Updated on 18 June 2013
Sharing her views, Dr Usha Zehr Barwale, chief technology officer, Mahyco said, "The GEAC certainly is very important for all of us to get clearances for GM crop trials. Therefore, it is a welcome move as there is a lot that is on stake for the agribiotech companies. "
"It is good news and will bring cheer to the industry. The void created by the non functional GEAC will have to be filled and cases that need attention be addressed as soon as possible," said Dr Seetharam Annadana, traits development and vegetable R&D management lead, Syngenta South Asia.
Do GEAC require a makeover?
Dr S R Rao, senior advisor, Department of Biotechnology, feels that this is a routine process of reconstitution and nothing can be read into it. "The committee functioning will remain as it was mentioned earlier," he said. Dr Rao feels that making Biotechnology Regulatory Authority of India (BRAI) bill in itself was a marathon test and agrees that sustainable strategy is very much required for the agribiotech sector.

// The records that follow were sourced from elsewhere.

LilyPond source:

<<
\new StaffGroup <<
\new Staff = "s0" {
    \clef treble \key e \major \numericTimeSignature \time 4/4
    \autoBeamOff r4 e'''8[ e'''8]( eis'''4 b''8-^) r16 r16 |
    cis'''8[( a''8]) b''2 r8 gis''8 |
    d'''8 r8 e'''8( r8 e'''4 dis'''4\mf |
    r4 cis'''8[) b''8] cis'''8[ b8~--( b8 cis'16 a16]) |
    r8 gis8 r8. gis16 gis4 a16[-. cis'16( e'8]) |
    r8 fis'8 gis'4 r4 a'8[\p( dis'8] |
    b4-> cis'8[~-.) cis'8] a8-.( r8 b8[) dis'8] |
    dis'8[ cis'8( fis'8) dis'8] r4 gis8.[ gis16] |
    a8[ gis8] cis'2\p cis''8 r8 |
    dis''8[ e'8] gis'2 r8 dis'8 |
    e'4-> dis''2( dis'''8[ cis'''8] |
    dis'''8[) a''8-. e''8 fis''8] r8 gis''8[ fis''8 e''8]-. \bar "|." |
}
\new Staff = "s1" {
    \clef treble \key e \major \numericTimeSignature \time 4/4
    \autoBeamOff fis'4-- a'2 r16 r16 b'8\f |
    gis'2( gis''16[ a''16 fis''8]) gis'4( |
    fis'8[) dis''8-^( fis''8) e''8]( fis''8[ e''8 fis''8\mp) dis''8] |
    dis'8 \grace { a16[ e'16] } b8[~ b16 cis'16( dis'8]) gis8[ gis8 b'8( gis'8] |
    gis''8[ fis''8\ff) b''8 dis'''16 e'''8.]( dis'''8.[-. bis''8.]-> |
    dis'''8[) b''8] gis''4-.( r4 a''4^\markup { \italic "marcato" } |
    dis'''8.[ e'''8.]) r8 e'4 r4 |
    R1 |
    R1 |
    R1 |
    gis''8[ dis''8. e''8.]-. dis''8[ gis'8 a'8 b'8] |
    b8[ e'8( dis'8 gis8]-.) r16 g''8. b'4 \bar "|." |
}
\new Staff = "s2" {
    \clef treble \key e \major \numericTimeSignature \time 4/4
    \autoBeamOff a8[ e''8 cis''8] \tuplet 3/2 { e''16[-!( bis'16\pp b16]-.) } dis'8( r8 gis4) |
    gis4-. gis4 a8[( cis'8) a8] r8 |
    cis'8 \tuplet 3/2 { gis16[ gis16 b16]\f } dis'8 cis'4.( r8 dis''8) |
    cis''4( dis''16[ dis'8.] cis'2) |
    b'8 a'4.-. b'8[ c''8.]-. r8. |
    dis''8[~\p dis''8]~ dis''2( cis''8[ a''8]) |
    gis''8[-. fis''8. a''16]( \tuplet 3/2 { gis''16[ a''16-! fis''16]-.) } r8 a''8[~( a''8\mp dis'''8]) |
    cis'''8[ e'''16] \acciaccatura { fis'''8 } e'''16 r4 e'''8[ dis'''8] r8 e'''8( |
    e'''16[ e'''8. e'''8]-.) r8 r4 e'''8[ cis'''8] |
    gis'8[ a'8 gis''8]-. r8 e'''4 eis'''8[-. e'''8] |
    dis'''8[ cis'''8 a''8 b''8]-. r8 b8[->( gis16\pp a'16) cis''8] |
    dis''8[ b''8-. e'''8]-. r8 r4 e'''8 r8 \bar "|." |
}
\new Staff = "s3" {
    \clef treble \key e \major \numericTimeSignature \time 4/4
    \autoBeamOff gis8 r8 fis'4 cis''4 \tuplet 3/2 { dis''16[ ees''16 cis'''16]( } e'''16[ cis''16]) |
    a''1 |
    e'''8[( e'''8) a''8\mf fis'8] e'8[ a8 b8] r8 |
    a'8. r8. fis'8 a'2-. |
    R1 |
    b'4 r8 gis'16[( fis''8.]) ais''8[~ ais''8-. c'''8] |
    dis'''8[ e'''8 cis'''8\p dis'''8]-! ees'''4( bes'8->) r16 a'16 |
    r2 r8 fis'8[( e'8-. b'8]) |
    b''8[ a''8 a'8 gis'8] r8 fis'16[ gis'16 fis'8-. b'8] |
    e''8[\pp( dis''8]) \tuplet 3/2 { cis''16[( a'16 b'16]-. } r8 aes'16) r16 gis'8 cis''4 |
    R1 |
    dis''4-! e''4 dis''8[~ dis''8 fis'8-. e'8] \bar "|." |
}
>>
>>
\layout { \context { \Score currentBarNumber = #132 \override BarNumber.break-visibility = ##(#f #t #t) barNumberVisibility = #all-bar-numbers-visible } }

Many think that the regulatory structure, as well as the GEAC as a body must undergo a quick revamp. "At present, we all know that the regulatory structure is very complex and we have to bear with the same system for the time being. However, I am equally hopeful that the government will put the resolution of the issue on fast track mode. We hope that the pending BRAI bill would soon be tabled in the parliament and the new better regulatory system will replace this existing one," pointed out Dr Seetharama of ABLE-AG.
Echoing similar sentiments, a former member secretary of GEAC and now a prominent member of the industry told BioSpectrum that unless the structure of the regulatory body doesn't undergo change, it will continue to function in the way it used to. He in particular pointed out that GEAC meetings have to be organized more frequently and more seriously. "The body has to be more vocal about its status and importance," he said on condition of anonymity.